=== Exercice écrit A ===
Selon l'extrait de texte consacré au travail d'Isabelle Tanner, de quelle couleur sont les tours carrées ?

=== Extrait de texte ===
Curieuse des arts les plus divers, curieuse des mondes les plus lointains, curieuse de la nature humaine. C’est ainsi qu’elle forge un univers de toutes ces expériences. Femme ouverte et secrète à la fois, riche de son intériorité, à l’image d’une céramique.

A première vue donc, ses travaux peuvent paraître éclectiques, et qui ne s’attarde pas risque d’ignorer ce qui les rattache. Car il faut voir ce qui relie et non ce qui divise. Suivre le fil, les fils.
Le dénominateur commun tient du langage du plasticien et de l’intention : l’équilibre, la lumière, le calme, le passage, la fragilité. Et leur contraire.
Chaque groupe de travaux – chaque période – (bols, lames, catalyseurs, tours, plaques, pierres) reprend à son compte ces différents paramètres et s’y mesure.
La recherche de l’équilibre est avant tout une recherche de position, une manière de se situer, puis de se poser. A certains moments, il peut être précaire, c’est comme s’il n’existait qu’un seul point stable et qu’il faille le trouver. « Le centre impératif ».
Centre de la girelle, bien-sûr, seul garant de la forme parfaite, mais également celui des lames bleues qu’un millimètre de déplacement fait basculer. Celui des bols de papier-porcelaine, l’équilibre en mouvement, l’oscillation qui effraie et qui demande des gestes lents, attentifs et doux.
Enfin, pour se rassurer, la démonstration de l’équilibre par la stabilité des tours carrées. Tours blanches pour la halte au voyage, l’ombre, le repos. La sécurité. Une halte mentale aussi, entre deux dangers d’instabilité.
Si l’équilibre est la recherche d’une position, dans les catalyseurs c’est celle du spectateur qui importe. Il lui faut trouver l’emplacement exact, au centimètre près, et il verra disparaître l’oeuvre autour du vide qu’elle cerne.
Point de vue unique pour une intimité parfaite dans l’immobilité totale. C’est l’instant arrêté, magique.
Source de jubilation dans les anciens travaux utilitaires, la couleur révélée était l’Euréka de la recherche scientifique. Peu à peu elle s’est uniformisée pour devenir monochrome, la recherche s’étant déplacée de la science à la conscience, vers une quête formelle et intérieure. Car la couleur pour Isabelle Tanner, n’est pas un décor. Elle joue son rôle à part entière, allant jusqu’à induire la forme.

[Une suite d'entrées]
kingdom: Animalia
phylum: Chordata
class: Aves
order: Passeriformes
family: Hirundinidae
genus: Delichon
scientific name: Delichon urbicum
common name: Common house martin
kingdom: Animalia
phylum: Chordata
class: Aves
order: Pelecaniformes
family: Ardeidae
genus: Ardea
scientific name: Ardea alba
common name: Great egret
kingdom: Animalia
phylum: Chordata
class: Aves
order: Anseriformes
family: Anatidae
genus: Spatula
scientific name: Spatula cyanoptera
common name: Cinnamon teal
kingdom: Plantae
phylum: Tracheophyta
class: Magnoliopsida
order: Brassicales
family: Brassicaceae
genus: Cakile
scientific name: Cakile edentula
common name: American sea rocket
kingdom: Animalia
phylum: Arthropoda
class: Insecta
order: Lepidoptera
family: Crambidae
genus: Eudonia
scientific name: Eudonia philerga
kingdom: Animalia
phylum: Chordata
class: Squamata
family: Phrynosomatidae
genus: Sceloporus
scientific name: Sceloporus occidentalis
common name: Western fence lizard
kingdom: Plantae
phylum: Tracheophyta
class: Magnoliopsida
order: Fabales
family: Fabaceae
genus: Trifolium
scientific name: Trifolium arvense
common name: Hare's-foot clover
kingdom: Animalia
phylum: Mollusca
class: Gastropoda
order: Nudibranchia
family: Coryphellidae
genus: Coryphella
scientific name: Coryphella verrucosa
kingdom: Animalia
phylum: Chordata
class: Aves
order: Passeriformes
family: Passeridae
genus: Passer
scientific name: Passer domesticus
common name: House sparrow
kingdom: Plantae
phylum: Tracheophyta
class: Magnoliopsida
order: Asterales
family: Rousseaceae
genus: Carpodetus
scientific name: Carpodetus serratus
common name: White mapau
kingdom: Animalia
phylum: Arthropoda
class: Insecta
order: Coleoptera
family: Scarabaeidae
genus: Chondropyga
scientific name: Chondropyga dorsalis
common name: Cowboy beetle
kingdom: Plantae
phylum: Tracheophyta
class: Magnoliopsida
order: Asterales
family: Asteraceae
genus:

=== Exercice écrit B ===
Dans les entrées, substituez « vernacular name » à « common name » sur les lignes comprises entre celle qui contient « family: Phrynosomatidae » et la fin des entrées, bornes incluses. Redonnez seulement ces lignes, sans aucune autre modification.

=== Résultat A ===
Les tours carrées sont blanches.

=== Résultat B ===
family: Phrynosomatidae
genus: Sceloporus
scientific name: Sceloporus occidentalis
vernacular name: Western fence lizard
kingdom: Plantae
phylum: Tracheophyta
class: Magnoliopsida
order: Fabales
family: Fabaceae
genus: Trifolium
scientific name: Trifolium arvense
vernacular name: Hare's-foot clover
kingdom: Animalia
phylum: Mollusca
class: Gastropoda
order: Nudibranchia
family: Coryphellidae
genus: Coryphella
scientific name: Coryphella verrucosa
kingdom: Animalia
phylum: Chordata
class: Aves
order: Passeriformes
family: Passeridae
genus: Passer
scientific name: Passer domesticus
vernacular name: House sparrow
kingdom: Plantae
phylum: Tracheophyta
class: Magnoliopsida
order: Asterales
family: Rousseaceae
genus: Carpodetus
scientific name: Carpodetus serratus
vernacular name: White mapau
kingdom: Animalia
phylum: Arthropoda
class: Insecta
order: Coleoptera
family: Scarabaeidae
genus: Chondropyga
scientific name: Chondropyga dorsalis
vernacular name: Cowboy beetle
kingdom: Plantae
phylum: Tracheophyta
class: Magnoliopsida
order: Asterales
family: Asteraceae
genus:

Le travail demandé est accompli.